MaintainKeeperAccount構成
MaintainKeeperAccount 設定は、KeeperUserSession一時管理者アカウントをKeeper EPMサービスの再起動をまたいで保持するかどうかを制御します。主に、特定のID管理要件があるWindows環境向けです。ハイブリッドAzure AD (Microsoft Entra ID) とIntuneの組み合わせや、ローカルアカウントの入れ替わりが後続処理に問題を起こす環境などが該当します。

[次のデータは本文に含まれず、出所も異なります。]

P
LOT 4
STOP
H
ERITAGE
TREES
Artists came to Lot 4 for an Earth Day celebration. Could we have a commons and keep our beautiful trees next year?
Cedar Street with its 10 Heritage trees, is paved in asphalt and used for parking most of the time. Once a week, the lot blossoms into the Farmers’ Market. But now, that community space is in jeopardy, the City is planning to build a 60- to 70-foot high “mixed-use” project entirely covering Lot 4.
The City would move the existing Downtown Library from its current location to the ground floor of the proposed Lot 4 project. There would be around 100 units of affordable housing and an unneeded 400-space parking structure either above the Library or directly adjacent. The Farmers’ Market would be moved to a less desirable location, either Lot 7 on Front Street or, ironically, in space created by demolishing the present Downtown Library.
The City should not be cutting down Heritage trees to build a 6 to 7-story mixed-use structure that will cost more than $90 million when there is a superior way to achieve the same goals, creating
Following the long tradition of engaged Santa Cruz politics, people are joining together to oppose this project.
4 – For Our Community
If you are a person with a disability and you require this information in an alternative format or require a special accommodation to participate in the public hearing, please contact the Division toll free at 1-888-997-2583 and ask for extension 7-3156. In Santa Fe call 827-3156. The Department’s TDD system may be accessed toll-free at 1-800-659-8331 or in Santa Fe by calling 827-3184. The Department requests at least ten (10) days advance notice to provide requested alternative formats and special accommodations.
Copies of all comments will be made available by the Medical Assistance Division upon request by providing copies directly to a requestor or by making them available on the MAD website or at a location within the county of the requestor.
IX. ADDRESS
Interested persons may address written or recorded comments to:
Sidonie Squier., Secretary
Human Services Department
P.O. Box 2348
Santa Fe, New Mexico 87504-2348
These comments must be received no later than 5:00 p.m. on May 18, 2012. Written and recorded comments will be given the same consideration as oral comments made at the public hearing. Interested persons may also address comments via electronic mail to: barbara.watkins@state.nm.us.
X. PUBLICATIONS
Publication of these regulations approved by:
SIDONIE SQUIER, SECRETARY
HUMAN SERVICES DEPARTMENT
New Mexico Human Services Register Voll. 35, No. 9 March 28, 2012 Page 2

デフォルトでは無効で、Keeper EPMはサービス再起動のたびにKeeperUserSessionアカウントを削除して再作成します。ほとんどの展開ではこれが適切な動作です。アカウントの入れ替わりが実際に問題となっている場合にのみ有効にしてください。
アカウント自体の背景については、KeeperUserSession一時アカウントをご参照ください。
構成
設定はKeeper EPMサービスの appsettings.json の Settings セクションにあります。
{
"Settings": {
"MaintainKeeperAccount": false
}
}MaintainKeeperAccount
boolean
false
true の場合、KeeperUserSessionアカウントは削除・再作成されず、サービス再起動をまたいで保持
適用対象: Windows。macOSおよびLinuxでは効果がありません。
再起動が必要: 設定はサービスの起動時とシャットダウン時に読み込まれます。変更は次回のサービス再起動サイクルで反映されます。
推奨される展開方法: 各エンドポイントで appsettings.json を直接編集するのではなく、中央のSettingsUpdateポリシーから設定を配布します。ポリシーによる構成のパターンについては、ポリシーベースのエージェント設定コントロールをご参照ください。
有効にする場合
有効にするケース
ハイブリッドAzure AD + Intune環境
Azure AD Connectは、ドメイン参加済みまたはハイブリッド参加済みのエンドポイント上のローカルアカウントを同期する場合があります。Keeper EPMがサービス再起動のたびにKeeperUserSessionを削除・再作成すると、Azure ADは継続的なアカウントの入れ替わりを検出します。同じアカウント名でもSIDが毎回異なります。以下のような症状が出ることがあります。
Azure AD同期の遅延またはバックログ
KeeperUserSessionのSIDを参照するIntuneポリシーが、再起動のたびに対象を失う
予期しないローカルアカウント活動によるコンプライアンスアラート
同期が積極的なActive Directory環境
アカウント変更が後続の同期イベント、外部プロセス実行、監査アラートを引き起こすAD環境では、入れ替わりの多いアカウントより安定したアカウントのほうが適しています。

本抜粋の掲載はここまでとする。